Figure 3. Rac1 deficiency in neural progenitors accelerates cell cycle exit

(A-F) Double-immunofluorescence staining of GSH2 (Green; a ventral telencephalic neural progenitor marker) and Mash1 (Red; a marker for progenitors normally located between the ventricular and subventricualr zones of the ventral telencephalon) was performed in E14.5 control (A-C) and Rac1-CKO (D-F) embryos. Note the expansion of Mash1-positive domain and reciprocal reduction of GSH2-positive cells in the lateral ganglion eminence (LGE) of Rac1-CKO embryos. Shown is the representative result in 5 sets of embryos. (G, H) A cell cycle exit assay performed in Rac1-CKO (H) and control sibling (G) embryos by injecting BrdU to the pregnant mouse at the gestational 14.5 day followed by double anti-BrdU/Ki67 staining of the embryos collected 24 hours later. (I) The cell cycle exit index was calculated by counting those cells that are positive for BrdU but negative for Ki67 staining over the total number of BrdU-positive cells in the LGE. This analysis showed approximately 30% increase in the cell cycle exit index in Rac1-CKO, when compared to that in control embryos (Data were collected from 5 sets of embryos, p < 0.05 by t-test).

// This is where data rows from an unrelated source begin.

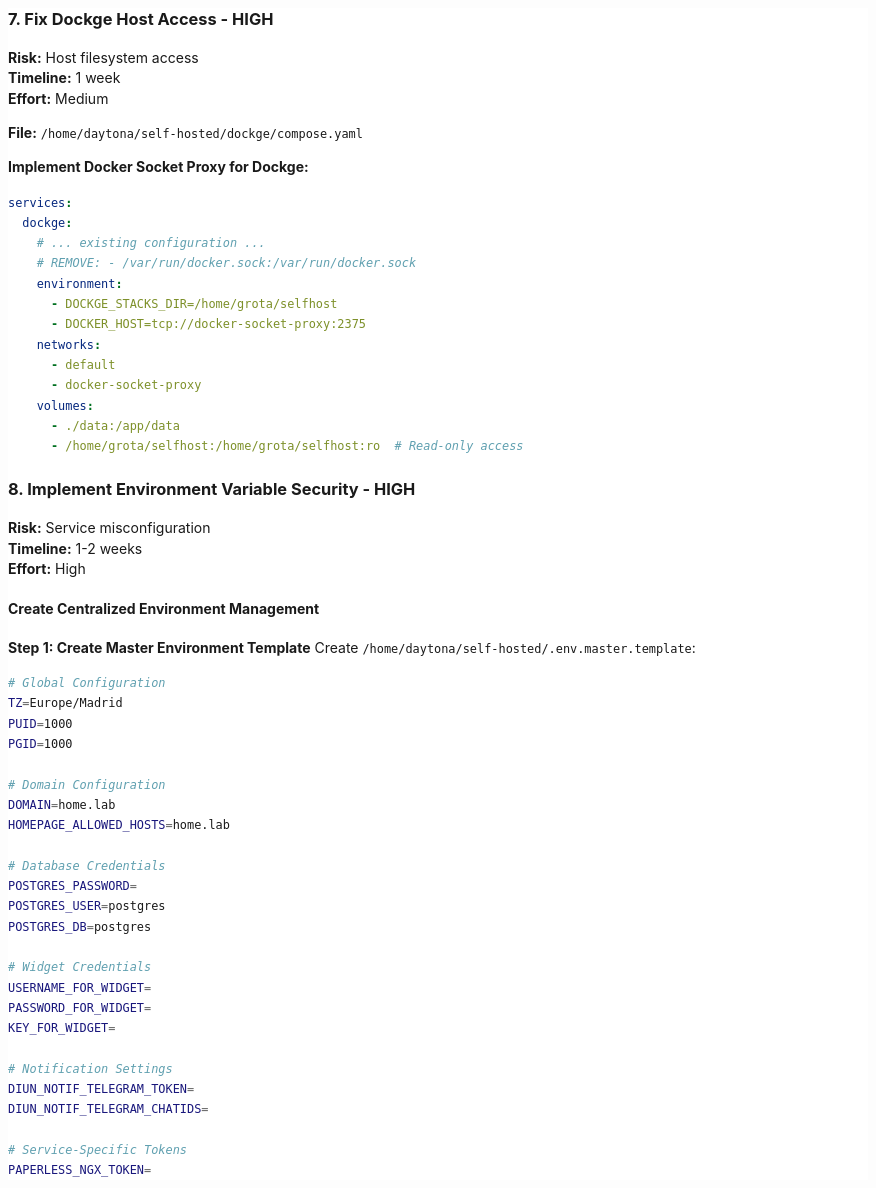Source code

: ### 7. Fix Dockge Host Access - HIGH
**Risk:** Host filesystem access  
**Timeline:** 1 week  
**Effort:** Medium  

**File:** `/home/daytona/self-hosted/dockge/compose.yaml`

**Implement Docker Socket Proxy for Dockge:**
```yaml
services:
  dockge:
    # ... existing configuration ...
    # REMOVE: - /var/run/docker.sock:/var/run/docker.sock
    environment:
      - DOCKGE_STACKS_DIR=/home/grota/selfhost
      - DOCKER_HOST=tcp://docker-socket-proxy:2375
    networks:
      - default
      - docker-socket-proxy
    volumes:
      - ./data:/app/data
      - /home/grota/selfhost:/home/grota/selfhost:ro  # Read-only access
```

### 8. Implement Environment Variable Security - HIGH
**Risk:** Service misconfiguration  
**Timeline:** 1-2 weeks  
**Effort:** High  

#### Create Centralized Environment Management

**Step 1: Create Master Environment Template**
Create `/home/daytona/self-hosted/.env.master.template`:
```bash
# Global Configuration
TZ=Europe/Madrid
PUID=1000
PGID=1000

# Domain Configuration
DOMAIN=home.lab
HOMEPAGE_ALLOWED_HOSTS=home.lab

# Database Credentials
POSTGRES_PASSWORD=
POSTGRES_USER=postgres
POSTGRES_DB=postgres

# Widget Credentials
USERNAME_FOR_WIDGET=
PASSWORD_FOR_WIDGET=
KEY_FOR_WIDGET=

# Notification Settings
DIUN_NOTIF_TELEGRAM_TOKEN=
DIUN_NOTIF_TELEGRAM_CHATIDS=

# Service-Specific Tokens
PAPERLESS_NGX_TOKEN=
```
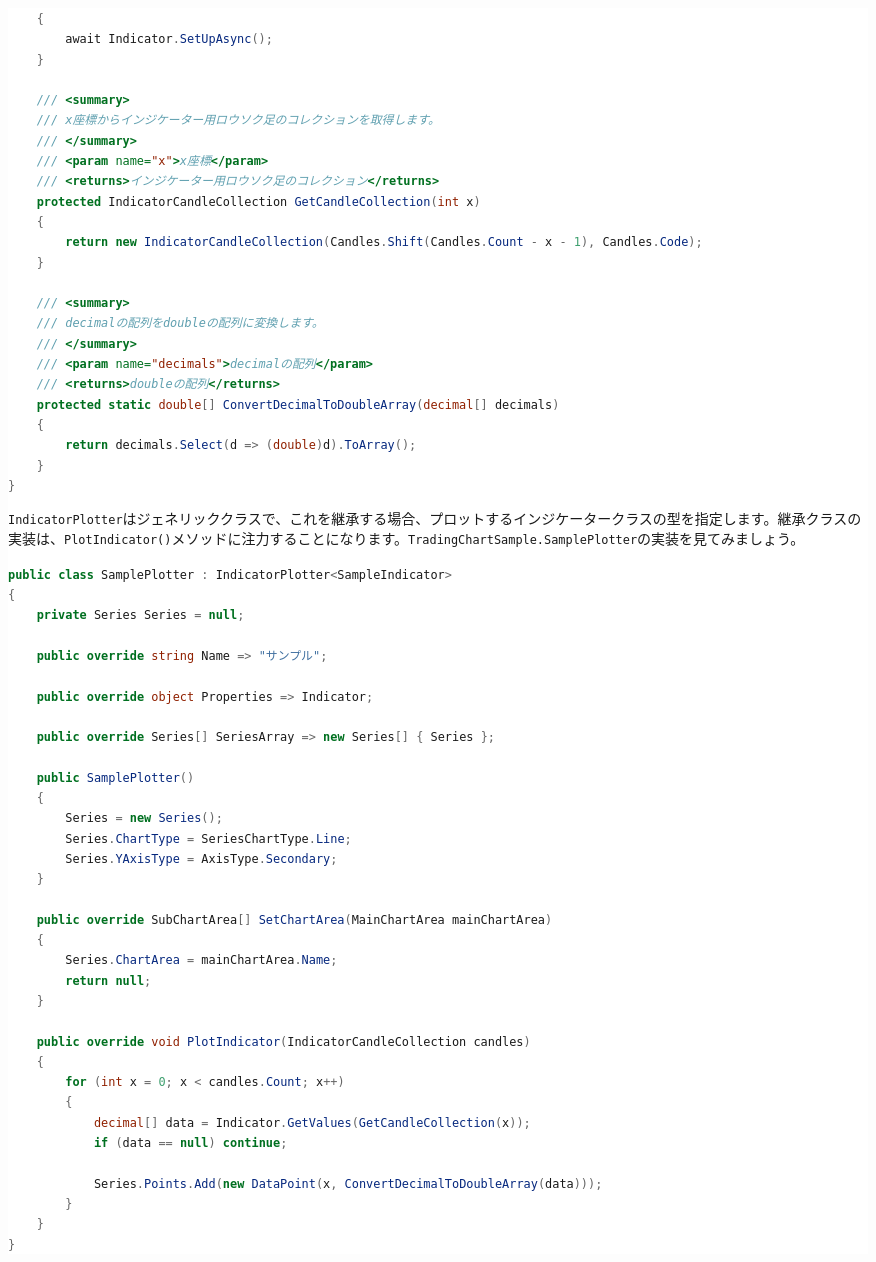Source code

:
 ```cs
	{
		await Indicator.SetUpAsync();
	}

	/// <summary>
	/// x座標からインジケーター用ロウソク足のコレクションを取得します。
	/// </summary>
	/// <param name="x">x座標</param>
	/// <returns>インジケーター用ロウソク足のコレクション</returns>
	protected IndicatorCandleCollection GetCandleCollection(int x)
	{
		return new IndicatorCandleCollection(Candles.Shift(Candles.Count - x - 1), Candles.Code);
	}

	/// <summary>
	/// decimalの配列をdoubleの配列に変換します。
	/// </summary>
	/// <param name="decimals">decimalの配列</param>
	/// <returns>doubleの配列</returns>
	protected static double[] ConvertDecimalToDoubleArray(decimal[] decimals)
	{
		return decimals.Select(d => (double)d).ToArray();
	}
}
```

`IndicatorPlotter`はジェネリッククラスで、これを継承する場合、プロットするインジケータークラスの型を指定します。継承クラスの実装は、`PlotIndicator()`メソッドに注力することになります。`TradingChartSample.SamplePlotter`の実装を見てみましょう。

```cs
public class SamplePlotter : IndicatorPlotter<SampleIndicator>
{
	private Series Series = null;

	public override string Name => "サンプル";

	public override object Properties => Indicator;

	public override Series[] SeriesArray => new Series[] { Series };

	public SamplePlotter()
	{
		Series = new Series();
		Series.ChartType = SeriesChartType.Line;
		Series.YAxisType = AxisType.Secondary;
	}

	public override SubChartArea[] SetChartArea(MainChartArea mainChartArea)
	{
		Series.ChartArea = mainChartArea.Name;
		return null;
	}

	public override void PlotIndicator(IndicatorCandleCollection candles)
	{
		for (int x = 0; x < candles.Count; x++)
		{
			decimal[] data = Indicator.GetValues(GetCandleCollection(x));
			if (data == null) continue;

			Series.Points.Add(new DataPoint(x, ConvertDecimalToDoubleArray(data)));
		}
	}
}
```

Figure 4. Forebrain-Rac1 deficiency leads to increased apoptosis of nascent neurons

(A, B) Immunocytochemistry showed an increase of active Caspase-3 staining in the forebrain of Rac1-CKO embryos than those in control sibling embryos from E14.5 to E18.5, with the difference most pronounced at E14.5. The majority of active Caspase-3-stained cells were located outside the ventricular zone (VZ), suggesting that they are nascent postmitotic cells. (C) The numbers of active Caspase-3-stained cells in comparable forebrain sections of control and Rac1-CKO embryos were counted from E14.5 to E18.5 for comparison. (Data were collected from 3 sets of embryos for each age, p < 0.01 by t-test).

Figure 5. Forebrain Rac1-deficiency causes abnormal differentiation of the striatum

The differentiation and compartmentalization of the striatum was examined in E18.5 embryos by immunostaining against Foxp1 (a marker for all striatal projection neurons), DARPP-32 (a marker of the patch compartment), and Calbindin (a matrix-compartment marker). This analysis showed that Rac1-CKO embryos have relatively normal expression of Foxp1 (D), but greatly decreased DARPP-32 expression (E) and ectopic distribution of Calbindin-positive cells (F) in the striatum, when compared to control embryos (A, B, C). Shown are typical staining patterns in five sets of embryos.

Figure 6. Abnormal forebrain development associated with Rac1 deficiency in neural progenitors

Loss of Rac1 in the telencephalic neural progenitors can accelerate cell cycle exit, increase apoptosis of nascent neurons, and impair neuronal differentiation at a late embryonic stage. The combination of these events may lead to a reduced size of the forebrain or microcephaly.